Landmark coordinate records
——
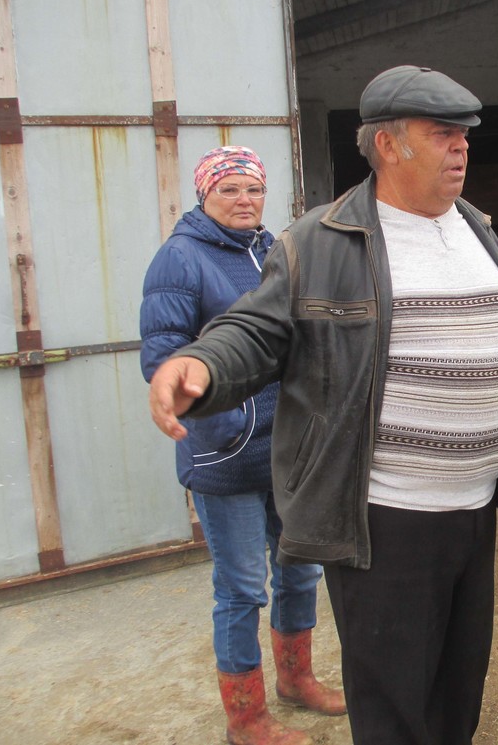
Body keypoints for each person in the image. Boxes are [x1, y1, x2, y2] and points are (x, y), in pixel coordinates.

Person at [147, 67, 498, 745]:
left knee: (458, 686)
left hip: (473, 510)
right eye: (442, 133)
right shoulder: (320, 241)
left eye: (465, 133)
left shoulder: (475, 227)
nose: (462, 146)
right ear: (387, 145)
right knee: (394, 701)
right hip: (384, 519)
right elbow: (256, 330)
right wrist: (201, 364)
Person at [140, 146, 346, 745]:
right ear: (204, 195)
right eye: (228, 190)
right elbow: (164, 358)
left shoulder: (272, 251)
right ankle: (245, 717)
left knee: (300, 571)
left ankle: (297, 680)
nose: (244, 201)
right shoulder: (180, 259)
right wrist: (221, 403)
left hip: (285, 450)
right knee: (241, 588)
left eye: (253, 189)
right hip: (226, 451)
——
Try it >> What you give back should be only the lines of the records above, starting at the line with "left knee: (458, 686)" and ending at the line with "right wrist: (221, 403)", restated word for word.

Response to the exercise >>
left knee: (458, 686)
left hip: (473, 510)
right eye: (442, 133)
right shoulder: (320, 241)
left eye: (465, 133)
left shoulder: (475, 227)
nose: (462, 146)
right ear: (387, 145)
right knee: (394, 701)
right hip: (384, 519)
right elbow: (256, 330)
right wrist: (201, 364)
Person at [140, 146, 346, 745]:
right ear: (204, 195)
right eye: (228, 190)
right elbow: (164, 358)
left shoulder: (272, 251)
right ankle: (245, 717)
left knee: (300, 571)
left ankle: (297, 680)
nose: (244, 201)
right shoulder: (180, 259)
right wrist: (221, 403)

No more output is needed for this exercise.